I’ve always gravitated toward situations where gender lines either don’t matter, or where I could slip into hanging out with the girls without being noticed. The theater company was good for that, the drama class at the high school was good for that, and the art classes I’ve taken were good for that, if relatively solitary most of the time.

It wasn’t until NBTSC that I really started developing relationships — the open, accepting atmosphere let me really be myself, or at least started me developing with no fear. Each year, I felt more like me and less like I was pretending.

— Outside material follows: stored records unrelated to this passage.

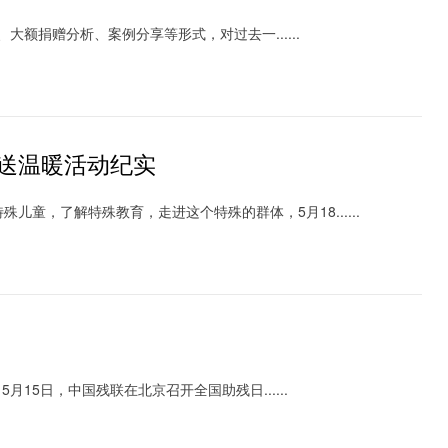
大额捐赠分析、案例分享等形式，对过去一......
送温暖活动纪实
童，了解特殊教育，走进这个特殊的群体，5月18......
月15日，中国残联在北京召开全国助残日......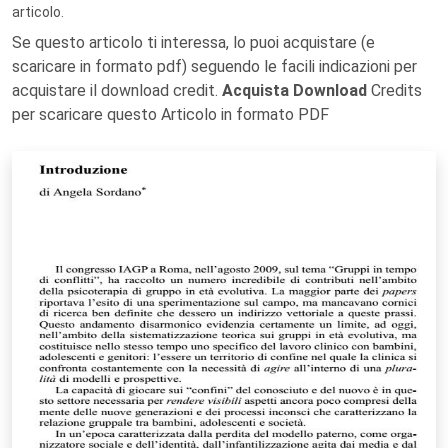
articolo.
Se questo articolo ti interessa, lo puoi acquistare (e
scaricare in formato pdf) seguendo le facili indicazioni per
acquistare il download credit.
Acquista Download
Credits
per scaricare questo Articolo in formato PDF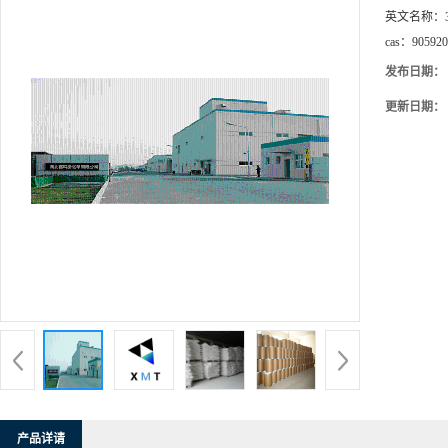
英文名称：
cas：
905920
发布日期：
更新日期：
产品详请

Oh. And I’ve also had a strange propensity to end up with pink things with no effort on my part.

A poem from my childhood

This was something I read every week at the Unitarian-Universalist congregation my family used to attend. It was on an unassuming bronze plaque, placed off to one side off the round hallway in the classroom half of the building, at the perfect height for a tall child such as myself to read as she passed.

He drew a circle to shut me out -- heretic, rebel, a thing to flout. But Love and I had the wit to win: we drew a circle that took him in!

583

Mostly for forecaster15 and the Portland crew, but anyone who cares to should look at some shots of the sky development in Portland this evening.

582

I am so tired but very happily so. I rolled out of bed at a very early 9am, met Ethan and Eric and Ruth at the coffeeshop. There was a hike planned that I didn’t know about, so we shortly left and headed for the hills to hike to the top of Mount Baldy. Notably, Mount Baldy is the only mountain visible from my house that doesn’t break treeline. Go figure on that one.

I filled the card on my camera, not that that takes much, and got a few good shots. I should give up on the panoramas for a while so I have enough flash to get really good at framing shots, but I didn’t today.

The hike was eight miles, and over 5000 vertical feet (counting the downs too). On the way home, I collected a half pound of stinging nettle for dinner, which is now sitting happily in my stomach as curry, along with some comfrey and marshmallow from the garden.

581

I had a rude awakening yesterday, talking to my father. My parents, on a scale of one to ten, usually rank somewhere right around nine. I didn’t pick up too many bad habits from them, they’re tolerant of most everything and truly accepting of nearly all of that. What I realized, though, is that my father has some very strange ideas of what mental health is. To quote him, “You’re not really mentally okay unless you can do it without medicines or anything”. It made me realize that there’s an all-natural 1 elitism that I used to share (this is why it bothers me so much, I think), and now reject.

This partly illustrates why they just Don’t Get the “transgender thing”.

1Remind me some time to give an earful on my thoughts on nature — for now, suffice it to say that I believe humans are a part of nature — all we do is natural. There’s nothing automatically better about something coming from plants or that existed before the 19th century or anything like that.

580

Arr. I will not get depressed right now, I have work to do. I will not!.

Sigh. I’ll do my best anyway.

579

Guadelupe molted again this week. This is her sitting on her rather large web.